→ Aim of the task
Format every line of the data below as a numbered list, leaving out any blank lines.

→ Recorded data

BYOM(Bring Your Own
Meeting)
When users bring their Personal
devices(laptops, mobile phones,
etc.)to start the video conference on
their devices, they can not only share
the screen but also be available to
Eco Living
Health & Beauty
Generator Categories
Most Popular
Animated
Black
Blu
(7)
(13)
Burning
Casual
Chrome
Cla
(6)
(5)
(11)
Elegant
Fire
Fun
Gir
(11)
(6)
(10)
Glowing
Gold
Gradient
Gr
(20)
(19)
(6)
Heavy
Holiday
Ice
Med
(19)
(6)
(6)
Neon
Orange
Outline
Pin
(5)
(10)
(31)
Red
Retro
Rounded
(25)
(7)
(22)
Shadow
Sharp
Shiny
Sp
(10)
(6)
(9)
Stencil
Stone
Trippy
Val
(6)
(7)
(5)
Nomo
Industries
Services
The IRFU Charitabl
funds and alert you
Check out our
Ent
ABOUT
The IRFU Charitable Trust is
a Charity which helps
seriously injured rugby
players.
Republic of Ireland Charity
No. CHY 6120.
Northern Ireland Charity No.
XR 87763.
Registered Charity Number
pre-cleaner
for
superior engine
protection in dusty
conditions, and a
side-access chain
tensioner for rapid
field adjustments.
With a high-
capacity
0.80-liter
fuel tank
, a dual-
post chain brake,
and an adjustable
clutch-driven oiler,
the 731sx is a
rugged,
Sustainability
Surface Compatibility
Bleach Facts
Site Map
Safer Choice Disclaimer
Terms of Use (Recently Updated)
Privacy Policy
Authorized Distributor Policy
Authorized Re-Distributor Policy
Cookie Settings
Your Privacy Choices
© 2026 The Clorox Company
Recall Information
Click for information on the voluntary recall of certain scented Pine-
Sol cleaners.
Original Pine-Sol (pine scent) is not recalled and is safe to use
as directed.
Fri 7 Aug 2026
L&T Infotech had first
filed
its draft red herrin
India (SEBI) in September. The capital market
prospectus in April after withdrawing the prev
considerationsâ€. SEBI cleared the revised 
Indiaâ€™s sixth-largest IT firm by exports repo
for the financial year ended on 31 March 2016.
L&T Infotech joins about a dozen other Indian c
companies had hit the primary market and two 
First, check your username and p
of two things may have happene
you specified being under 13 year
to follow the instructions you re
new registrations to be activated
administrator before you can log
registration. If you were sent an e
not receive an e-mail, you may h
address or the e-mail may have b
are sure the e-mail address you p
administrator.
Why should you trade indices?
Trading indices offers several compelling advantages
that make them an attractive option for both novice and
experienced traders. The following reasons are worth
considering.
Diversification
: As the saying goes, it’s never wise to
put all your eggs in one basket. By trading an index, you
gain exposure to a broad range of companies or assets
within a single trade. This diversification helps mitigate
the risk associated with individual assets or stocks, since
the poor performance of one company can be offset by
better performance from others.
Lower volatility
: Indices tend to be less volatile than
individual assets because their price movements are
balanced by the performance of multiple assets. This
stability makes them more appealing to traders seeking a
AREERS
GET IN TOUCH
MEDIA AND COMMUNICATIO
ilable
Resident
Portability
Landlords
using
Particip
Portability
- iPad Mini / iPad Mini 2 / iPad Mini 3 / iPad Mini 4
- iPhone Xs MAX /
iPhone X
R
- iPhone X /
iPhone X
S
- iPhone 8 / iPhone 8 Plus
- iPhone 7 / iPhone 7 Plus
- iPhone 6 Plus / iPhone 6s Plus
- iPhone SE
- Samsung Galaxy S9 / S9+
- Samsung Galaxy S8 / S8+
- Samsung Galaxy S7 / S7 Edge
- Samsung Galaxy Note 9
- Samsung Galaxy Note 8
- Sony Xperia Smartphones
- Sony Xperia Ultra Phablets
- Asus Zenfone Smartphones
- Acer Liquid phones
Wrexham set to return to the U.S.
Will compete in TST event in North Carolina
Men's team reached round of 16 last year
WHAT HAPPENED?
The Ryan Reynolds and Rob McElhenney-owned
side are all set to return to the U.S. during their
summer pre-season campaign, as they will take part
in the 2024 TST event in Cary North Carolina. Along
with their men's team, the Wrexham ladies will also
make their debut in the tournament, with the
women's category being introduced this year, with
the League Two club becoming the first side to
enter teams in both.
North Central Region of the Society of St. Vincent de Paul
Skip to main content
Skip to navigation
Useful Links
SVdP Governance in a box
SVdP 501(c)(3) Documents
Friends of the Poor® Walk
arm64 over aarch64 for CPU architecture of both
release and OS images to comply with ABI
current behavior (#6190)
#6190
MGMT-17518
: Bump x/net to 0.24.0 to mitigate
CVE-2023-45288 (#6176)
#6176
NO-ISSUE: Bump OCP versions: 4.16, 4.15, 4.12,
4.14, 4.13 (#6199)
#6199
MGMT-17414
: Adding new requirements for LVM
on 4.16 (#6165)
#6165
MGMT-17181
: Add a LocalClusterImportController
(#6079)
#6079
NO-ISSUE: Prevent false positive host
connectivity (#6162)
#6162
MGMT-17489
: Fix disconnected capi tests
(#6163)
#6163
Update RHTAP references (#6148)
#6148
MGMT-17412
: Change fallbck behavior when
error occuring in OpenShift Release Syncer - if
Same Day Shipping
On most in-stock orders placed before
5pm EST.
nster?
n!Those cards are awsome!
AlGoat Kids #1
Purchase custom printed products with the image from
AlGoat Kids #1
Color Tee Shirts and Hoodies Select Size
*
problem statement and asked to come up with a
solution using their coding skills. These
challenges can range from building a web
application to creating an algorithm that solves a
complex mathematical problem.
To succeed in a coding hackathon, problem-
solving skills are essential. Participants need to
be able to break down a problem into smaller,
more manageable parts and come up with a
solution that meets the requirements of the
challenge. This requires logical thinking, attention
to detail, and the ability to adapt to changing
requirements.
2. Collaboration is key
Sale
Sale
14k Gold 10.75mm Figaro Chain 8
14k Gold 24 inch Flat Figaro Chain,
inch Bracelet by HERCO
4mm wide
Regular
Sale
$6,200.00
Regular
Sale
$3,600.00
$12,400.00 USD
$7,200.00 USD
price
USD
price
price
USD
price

→ Task result
1. BYOM(Bring Your Own
2. Meeting)
3. When users bring their Personal
4. devices(laptops, mobile phones,
5. etc.)to start the video conference on
6. their devices, they can not only share
7. the screen but also be available to
8. Eco Living
9. Health & Beauty
10. Generator Categories
11. Most Popular
12. Animated
13. Black
14. Blu
15. (7)
16. (13)
17. Burning
18. Casual
19. Chrome
20. Cla
21. (6)
22. (5)
23. (11)
24. Elegant
25. Fire
26. Fun
27. Gir
28. (11)
29. (6)
30. (10)
31. Glowing
32. Gold
33. Gradient
34. Gr
35. (20)
36. (19)
37. (6)
38. Heavy
39. Holiday
40. Ice
41. Med
42. (19)
43. (6)
44. (6)
45. Neon
46. Orange
47. Outline
48. Pin
49. (5)
50. (10)
51. (31)
52. Red
53. Retro
54. Rounded
55. (25)
56. (7)
57. (22)
58. Shadow
59. Sharp
60. Shiny
61. Sp
62. (10)
63. (6)
64. (9)
65. Stencil
66. Stone
67. Trippy
68. Val
69. (6)
70. (7)
71. (5)
72. Nomo
73. Industries
74. Services
75. The IRFU Charitabl
76. funds and alert you
77. Check out our
78. Ent
79. ABOUT
80. The IRFU Charitable Trust is
81. a Charity which helps
82. seriously injured rugby
83. players.
84. Republic of Ireland Charity
85. No. CHY 6120.
86. Northern Ireland Charity No.
87. XR 87763.
88. Registered Charity Number
89. pre-cleaner
90. for
91. superior engine
92. protection in dusty
93. conditions, and a
94. side-access chain
95. tensioner for rapid
96. field adjustments.
97. With a high-
98. capacity
99. 0.80-liter
100. fuel tank
101. , a dual-
102. post chain brake,
103. and an adjustable
104. clutch-driven oiler,
105. the 731sx is a
106. rugged,
107. Sustainability
108. Surface Compatibility
109. Bleach Facts
110. Site Map
111. Safer Choice Disclaimer
112. Terms of Use (Recently Updated)
113. Privacy Policy
114. Authorized Distributor Policy
115. Authorized Re-Distributor Policy
116. Cookie Settings
117. Your Privacy Choices
118. © 2026 The Clorox Company
119. Recall Information
120. Click for information on the voluntary recall of certain scented Pine-
121. Sol cleaners.
122. Original Pine-Sol (pine scent) is not recalled and is safe to use
123. as directed.
124. Fri 7 Aug 2026
125. L&T Infotech had first
126. filed
127. its draft red herrin
128. India (SEBI) in September. The capital market
129. prospectus in April after withdrawing the prev
130. considerationsâ€. SEBI cleared the revised 
131. Indiaâ€™s sixth-largest IT firm by exports repo
132. for the financial year ended on 31 March 2016.
133. L&T Infotech joins about a dozen other Indian c
134. companies had hit the primary market and two 
135. First, check your username and p
136. of two things may have happene
137. you specified being under 13 year
138. to follow the instructions you re
139. new registrations to be activated
140. administrator before you can log
141. registration. If you were sent an e
142. not receive an e-mail, you may h
143. address or the e-mail may have b
144. are sure the e-mail address you p
145. administrator.
146. Why should you trade indices?
147. Trading indices offers several compelling advantages
148. that make them an attractive option for both novice and
149. experienced traders. The following reasons are worth
150. considering.
151. Diversification
152. : As the saying goes, it’s never wise to
153. put all your eggs in one basket. By trading an index, you
154. gain exposure to a broad range of companies or assets
155. within a single trade. This diversification helps mitigate
156. the risk associated with individual assets or stocks, since
157. the poor performance of one company can be offset by
158. better performance from others.
159. Lower volatility
160. : Indices tend to be less volatile than
161. individual assets because their price movements are
162. balanced by the performance of multiple assets. This
163. stability makes them more appealing to traders seeking a
164. AREERS
165. GET IN TOUCH
166. MEDIA AND COMMUNICATIO
167. ilable
168. Resident
169. Portability
170. Landlords
171. using
172. Particip
173. Portability
174. - iPad Mini / iPad Mini 2 / iPad Mini 3 / iPad Mini 4
175. - iPhone Xs MAX /
176. iPhone X
177. R
178. - iPhone X /
179. iPhone X
180. S
181. - iPhone 8 / iPhone 8 Plus
182. - iPhone 7 / iPhone 7 Plus
183. - iPhone 6 Plus / iPhone 6s Plus
184. - iPhone SE
185. - Samsung Galaxy S9 / S9+
186. - Samsung Galaxy S8 / S8+
187. - Samsung Galaxy S7 / S7 Edge
188. - Samsung Galaxy Note 9
189. - Samsung Galaxy Note 8
190. - Sony Xperia Smartphones
191. - Sony Xperia Ultra Phablets
192. - Asus Zenfone Smartphones
193. - Acer Liquid phones
194. Wrexham set to return to the U.S.
195. Will compete in TST event in North Carolina
196. Men's team reached round of 16 last year
197. WHAT HAPPENED?
198. The Ryan Reynolds and Rob McElhenney-owned
199. side are all set to return to the U.S. during their
200. summer pre-season campaign, as they will take part
201. in the 2024 TST event in Cary North Carolina. Along
202. with their men's team, the Wrexham ladies will also
203. make their debut in the tournament, with the
204. women's category being introduced this year, with
205. the League Two club becoming the first side to
206. enter teams in both.
207. North Central Region of the Society of St. Vincent de Paul
208. Skip to main content
209. Skip to navigation
210. Useful Links
211. SVdP Governance in a box
212. SVdP 501(c)(3) Documents
213. Friends of the Poor® Walk
214. arm64 over aarch64 for CPU architecture of both
215. release and OS images to comply with ABI
216. current behavior (#6190)
217. #6190
218. MGMT-17518
219. : Bump x/net to 0.24.0 to mitigate
220. CVE-2023-45288 (#6176)
221. #6176
222. NO-ISSUE: Bump OCP versions: 4.16, 4.15, 4.12,
223. 4.14, 4.13 (#6199)
224. #6199
225. MGMT-17414
226. : Adding new requirements for LVM
227. on 4.16 (#6165)
228. #6165
229. MGMT-17181
230. : Add a LocalClusterImportController
231. (#6079)
232. #6079
233. NO-ISSUE: Prevent false positive host
234. connectivity (#6162)
235. #6162
236. MGMT-17489
237. : Fix disconnected capi tests
238. (#6163)
239. #6163
240. Update RHTAP references (#6148)
241. #6148
242. MGMT-17412
243. : Change fallbck behavior when
244. error occuring in OpenShift Release Syncer - if
245. Same Day Shipping
246. On most in-stock orders placed before
247. 5pm EST.
248. nster?
249. n!Those cards are awsome!
250. AlGoat Kids #1
251. Purchase custom printed products with the image from
252. AlGoat Kids #1
253. Color Tee Shirts and Hoodies Select Size
254. *
255. problem statement and asked to come up with a
256. solution using their coding skills. These
257. challenges can range from building a web
258. application to creating an algorithm that solves a
259. complex mathematical problem.
260. To succeed in a coding hackathon, problem-
261. solving skills are essential. Participants need to
262. be able to break down a problem into smaller,
263. more manageable parts and come up with a
264. solution that meets the requirements of the
265. challenge. This requires logical thinking, attention
266. to detail, and the ability to adapt to changing
267. requirements.
268. 2. Collaboration is key
269. Sale
270. Sale
271. 14k Gold 10.75mm Figaro Chain 8
272. 14k Gold 24 inch Flat Figaro Chain,
273. inch Bracelet by HERCO
274. 4mm wide
275. Regular
276. Sale
277. $6,200.00
278. Regular
279. Sale
280. $3,600.00
281. $12,400.00 USD
282. $7,200.00 USD
283. price
284. USD
285. price
286. price
287. USD
288. price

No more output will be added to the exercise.